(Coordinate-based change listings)
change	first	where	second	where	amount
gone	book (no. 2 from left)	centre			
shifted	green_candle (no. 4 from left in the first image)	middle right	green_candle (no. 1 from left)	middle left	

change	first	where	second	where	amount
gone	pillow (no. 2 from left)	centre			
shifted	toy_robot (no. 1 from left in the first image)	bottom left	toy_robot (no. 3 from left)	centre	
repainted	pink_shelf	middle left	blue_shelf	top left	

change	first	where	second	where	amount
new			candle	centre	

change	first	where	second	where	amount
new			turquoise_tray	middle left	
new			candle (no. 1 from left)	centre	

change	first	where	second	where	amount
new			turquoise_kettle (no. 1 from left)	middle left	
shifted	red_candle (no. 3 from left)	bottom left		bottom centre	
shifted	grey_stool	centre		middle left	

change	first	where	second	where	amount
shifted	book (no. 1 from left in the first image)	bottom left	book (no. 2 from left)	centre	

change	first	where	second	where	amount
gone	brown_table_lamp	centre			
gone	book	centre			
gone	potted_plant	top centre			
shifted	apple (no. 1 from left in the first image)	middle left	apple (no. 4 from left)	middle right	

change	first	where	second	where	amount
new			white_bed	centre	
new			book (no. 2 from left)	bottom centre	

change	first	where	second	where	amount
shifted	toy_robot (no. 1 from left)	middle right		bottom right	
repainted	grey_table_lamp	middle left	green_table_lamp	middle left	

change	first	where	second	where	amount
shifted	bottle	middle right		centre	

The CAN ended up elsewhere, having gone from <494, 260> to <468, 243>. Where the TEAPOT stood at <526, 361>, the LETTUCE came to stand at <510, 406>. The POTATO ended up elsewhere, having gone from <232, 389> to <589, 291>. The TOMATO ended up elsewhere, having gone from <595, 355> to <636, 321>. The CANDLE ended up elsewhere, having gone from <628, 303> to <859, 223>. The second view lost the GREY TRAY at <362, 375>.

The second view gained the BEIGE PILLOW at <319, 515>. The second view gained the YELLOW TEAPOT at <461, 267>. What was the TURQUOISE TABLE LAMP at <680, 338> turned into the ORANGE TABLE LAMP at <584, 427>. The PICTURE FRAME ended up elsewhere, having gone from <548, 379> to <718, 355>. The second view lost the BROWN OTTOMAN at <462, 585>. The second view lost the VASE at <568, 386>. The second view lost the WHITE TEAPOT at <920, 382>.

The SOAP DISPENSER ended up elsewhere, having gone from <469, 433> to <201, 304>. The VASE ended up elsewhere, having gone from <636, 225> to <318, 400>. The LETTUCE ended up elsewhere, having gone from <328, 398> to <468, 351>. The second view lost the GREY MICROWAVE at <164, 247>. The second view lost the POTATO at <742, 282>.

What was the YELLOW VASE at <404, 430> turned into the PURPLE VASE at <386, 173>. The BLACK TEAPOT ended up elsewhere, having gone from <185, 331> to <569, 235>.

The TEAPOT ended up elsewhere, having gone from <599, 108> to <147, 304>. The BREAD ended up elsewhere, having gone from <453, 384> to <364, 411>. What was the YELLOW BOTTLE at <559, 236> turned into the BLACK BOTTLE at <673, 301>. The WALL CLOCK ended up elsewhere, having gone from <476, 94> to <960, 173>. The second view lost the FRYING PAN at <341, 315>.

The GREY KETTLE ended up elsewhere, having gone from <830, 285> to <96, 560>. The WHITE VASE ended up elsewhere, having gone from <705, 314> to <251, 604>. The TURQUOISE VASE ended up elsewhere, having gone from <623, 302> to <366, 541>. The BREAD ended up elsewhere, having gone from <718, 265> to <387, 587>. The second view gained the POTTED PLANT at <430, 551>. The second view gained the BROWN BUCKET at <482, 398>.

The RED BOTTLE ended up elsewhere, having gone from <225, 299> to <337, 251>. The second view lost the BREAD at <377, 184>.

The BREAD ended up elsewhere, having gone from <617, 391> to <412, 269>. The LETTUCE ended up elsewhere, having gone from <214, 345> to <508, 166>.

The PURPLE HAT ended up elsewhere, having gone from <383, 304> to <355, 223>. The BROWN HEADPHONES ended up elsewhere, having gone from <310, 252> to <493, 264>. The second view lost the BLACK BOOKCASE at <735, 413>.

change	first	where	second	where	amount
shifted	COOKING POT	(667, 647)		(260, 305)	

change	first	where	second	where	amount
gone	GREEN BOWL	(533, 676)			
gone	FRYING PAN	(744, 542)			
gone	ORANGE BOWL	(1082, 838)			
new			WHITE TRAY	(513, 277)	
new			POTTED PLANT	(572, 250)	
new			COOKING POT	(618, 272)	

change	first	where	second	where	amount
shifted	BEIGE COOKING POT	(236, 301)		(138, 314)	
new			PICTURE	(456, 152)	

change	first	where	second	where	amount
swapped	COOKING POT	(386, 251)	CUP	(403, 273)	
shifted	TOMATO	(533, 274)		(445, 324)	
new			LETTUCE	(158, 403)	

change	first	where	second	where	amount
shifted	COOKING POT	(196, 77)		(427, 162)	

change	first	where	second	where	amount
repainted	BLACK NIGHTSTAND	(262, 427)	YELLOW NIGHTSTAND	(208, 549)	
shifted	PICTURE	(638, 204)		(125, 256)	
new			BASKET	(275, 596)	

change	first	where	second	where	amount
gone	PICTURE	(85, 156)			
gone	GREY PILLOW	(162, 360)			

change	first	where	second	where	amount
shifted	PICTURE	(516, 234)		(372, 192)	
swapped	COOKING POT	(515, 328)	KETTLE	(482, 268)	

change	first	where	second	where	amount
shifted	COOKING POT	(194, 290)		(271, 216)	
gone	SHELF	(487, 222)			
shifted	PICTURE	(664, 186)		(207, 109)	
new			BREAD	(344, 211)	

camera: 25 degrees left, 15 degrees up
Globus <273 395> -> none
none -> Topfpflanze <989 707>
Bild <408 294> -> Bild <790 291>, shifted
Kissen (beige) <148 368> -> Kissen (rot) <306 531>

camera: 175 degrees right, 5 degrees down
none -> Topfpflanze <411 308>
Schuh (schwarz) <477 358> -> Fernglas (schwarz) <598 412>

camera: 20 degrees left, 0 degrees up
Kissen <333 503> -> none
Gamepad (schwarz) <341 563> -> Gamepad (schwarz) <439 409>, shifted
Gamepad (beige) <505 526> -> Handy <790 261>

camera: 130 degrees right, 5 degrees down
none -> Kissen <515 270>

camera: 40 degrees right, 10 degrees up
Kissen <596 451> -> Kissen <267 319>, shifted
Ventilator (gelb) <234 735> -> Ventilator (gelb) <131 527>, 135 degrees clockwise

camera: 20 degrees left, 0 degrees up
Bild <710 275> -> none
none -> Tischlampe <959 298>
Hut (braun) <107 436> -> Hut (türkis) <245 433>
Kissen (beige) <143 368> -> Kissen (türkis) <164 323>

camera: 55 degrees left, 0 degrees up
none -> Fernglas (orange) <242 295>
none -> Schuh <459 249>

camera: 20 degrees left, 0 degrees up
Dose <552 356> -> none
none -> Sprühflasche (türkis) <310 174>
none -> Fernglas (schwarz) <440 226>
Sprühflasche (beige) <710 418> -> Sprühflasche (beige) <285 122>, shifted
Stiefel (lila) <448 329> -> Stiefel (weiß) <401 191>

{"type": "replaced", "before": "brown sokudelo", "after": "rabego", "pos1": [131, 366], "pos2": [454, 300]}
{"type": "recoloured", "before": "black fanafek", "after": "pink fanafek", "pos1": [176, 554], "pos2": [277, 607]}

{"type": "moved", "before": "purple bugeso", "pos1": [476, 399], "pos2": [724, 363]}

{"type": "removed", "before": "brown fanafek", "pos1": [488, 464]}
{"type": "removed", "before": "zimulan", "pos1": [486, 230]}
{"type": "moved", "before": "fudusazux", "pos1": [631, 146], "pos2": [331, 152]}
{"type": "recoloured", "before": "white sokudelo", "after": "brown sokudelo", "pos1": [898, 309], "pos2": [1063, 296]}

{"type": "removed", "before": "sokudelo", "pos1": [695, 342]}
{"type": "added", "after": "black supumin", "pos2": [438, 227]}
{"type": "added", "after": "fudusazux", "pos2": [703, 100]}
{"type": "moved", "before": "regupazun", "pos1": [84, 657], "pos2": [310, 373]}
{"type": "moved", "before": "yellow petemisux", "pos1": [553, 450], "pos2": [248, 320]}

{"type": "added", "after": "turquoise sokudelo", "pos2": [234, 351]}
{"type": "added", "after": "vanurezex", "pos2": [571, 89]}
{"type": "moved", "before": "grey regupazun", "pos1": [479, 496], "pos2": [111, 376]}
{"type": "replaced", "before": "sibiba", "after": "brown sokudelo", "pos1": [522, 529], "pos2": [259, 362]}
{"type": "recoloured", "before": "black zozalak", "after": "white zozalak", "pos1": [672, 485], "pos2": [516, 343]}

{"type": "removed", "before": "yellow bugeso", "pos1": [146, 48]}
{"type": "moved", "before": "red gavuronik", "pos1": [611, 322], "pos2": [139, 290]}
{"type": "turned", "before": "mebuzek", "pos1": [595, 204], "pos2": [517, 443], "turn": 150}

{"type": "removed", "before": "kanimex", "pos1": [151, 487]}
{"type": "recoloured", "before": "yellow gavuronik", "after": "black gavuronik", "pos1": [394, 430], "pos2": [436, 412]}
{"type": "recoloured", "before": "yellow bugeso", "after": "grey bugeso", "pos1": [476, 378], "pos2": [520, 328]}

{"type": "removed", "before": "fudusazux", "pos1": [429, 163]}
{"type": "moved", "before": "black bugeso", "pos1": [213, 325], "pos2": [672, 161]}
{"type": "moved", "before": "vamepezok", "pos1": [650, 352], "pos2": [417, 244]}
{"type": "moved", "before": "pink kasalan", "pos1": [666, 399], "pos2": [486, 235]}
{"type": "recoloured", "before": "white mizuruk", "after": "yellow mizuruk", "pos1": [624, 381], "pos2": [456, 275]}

◆ ABOUT THIS EXERCISE ◆
Return only the lines between the one holding "none -> Topfpflanze <989 707>" and the one holding "Bild <408 294> -> Bild <790 291>, shifted", inclusive, exactly as they appear above.

◆ SOLUTION FOR THIS TASK ◆
none -> Topfpflanze <989 707>
Bild <408 294> -> Bild <790 291>, shifted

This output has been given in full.